Critical Race Theory and the Racialisation of National Days

Critical Race Theory provides a lens for examining how legal and cultural institutions reproduce racial inequality. In the Australian context, CRT illuminates how the choice of 26 January as Australia Day naturalises the dispossession of Indigenous peoples. Scholars adopting this perspective argue that the date functions as a form of racial ordering by privileging settler history while marginalising Aboriginal experiences of invasion and resistance. The movement to change the date therefore represents more than a symbolic adjustment; it challenges the racialised foundations of national identity that CRT identifies as embedded in seemingly neutral traditions.

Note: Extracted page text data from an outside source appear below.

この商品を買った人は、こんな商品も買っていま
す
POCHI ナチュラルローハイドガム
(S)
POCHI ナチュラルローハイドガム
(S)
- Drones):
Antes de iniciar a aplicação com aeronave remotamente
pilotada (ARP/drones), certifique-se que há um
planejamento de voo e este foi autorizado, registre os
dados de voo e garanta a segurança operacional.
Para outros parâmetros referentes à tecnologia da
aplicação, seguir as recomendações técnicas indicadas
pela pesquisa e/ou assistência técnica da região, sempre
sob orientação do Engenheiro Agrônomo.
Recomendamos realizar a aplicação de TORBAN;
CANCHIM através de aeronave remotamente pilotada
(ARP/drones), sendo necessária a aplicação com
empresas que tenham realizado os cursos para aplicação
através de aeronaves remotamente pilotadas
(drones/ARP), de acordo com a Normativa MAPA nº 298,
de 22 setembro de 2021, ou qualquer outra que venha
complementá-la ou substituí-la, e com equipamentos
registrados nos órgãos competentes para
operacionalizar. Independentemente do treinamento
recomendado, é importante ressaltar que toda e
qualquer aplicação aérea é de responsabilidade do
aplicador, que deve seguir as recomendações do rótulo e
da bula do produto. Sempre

Cultural Hegemony and the Normalisation of 26 January

The concept of cultural hegemony, drawn from Gramsci, explains how dominant groups secure consent for their worldview. In relation to Australia Day, hegemonic processes operate through media, education and public rituals that present 26 January as an inclusive celebration of multiculturalism. This portrayal obscures the date’s association with frontier violence and the ongoing effects of colonisation for Aboriginal communities. Resistance to the date, including “Change the Date” protests and “Invasion Day” rallies, constitutes a counter-hegemonic practice that seeks to expose and destabilise these accepted meanings. Such contestation demonstrates that hegemony is never total but remains open to challenge by subaltern groups.

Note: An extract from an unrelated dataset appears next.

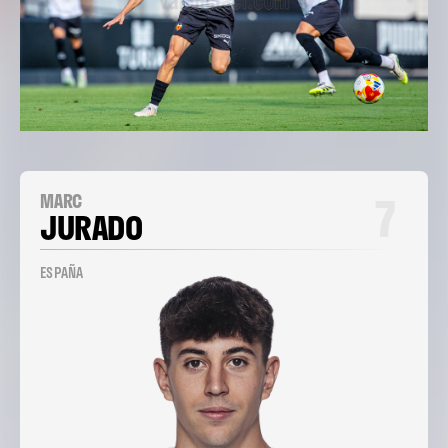
7
MARC
JURADO
ESPAÑA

Intersections of Race and Aboriginality

The intersection of race and Aboriginality further complicates the debate. Aboriginality is not simply an ethnic category but a political and cultural identity shaped by dispossession and resistance. CRT scholars note that racial categories are socially constructed yet produce material consequences, including disparities in health, incarceration and land rights. The “Change the Date” campaign foregrounds these consequences by linking the celebration of colonisation to contemporary structural racism. At the same time, official responses that defend the date often invoke colour-blind rhetoric, asserting that the event now represents all Australians equally. This tension reveals how racial power operates through both overt exclusion and seemingly inclusive discourse.

Conclusion

The “Change the Date” movement exposes the racialised assumptions underlying Australia’s national calendar. Through CRT and the concept of cultural hegemony, the campaign can be understood as a challenge to the reproduction of settler dominance. While the debate remains unresolved, it underscores the continuing relevance of race and Aboriginality in shaping Australian public life and indicates that national symbols are sites of ongoing political contestation rather than settled consensus.

References

  • Delgado, R. and Stefancic, J. (2017) Critical Race Theory: An Introduction. 3rd edn. New York: New York University Press.
  • Gramsci, A. (1971) Selections from the Prison Notebooks. Edited and translated by Q. Hoare and G. Nowell Smith. London: Lawrence and Wishart.
  • Moreton-Robinson, A. (2000) Talkin’ Up to the White Woman: Indigenous Women and Feminism. Brisbane: University of Queensland Press.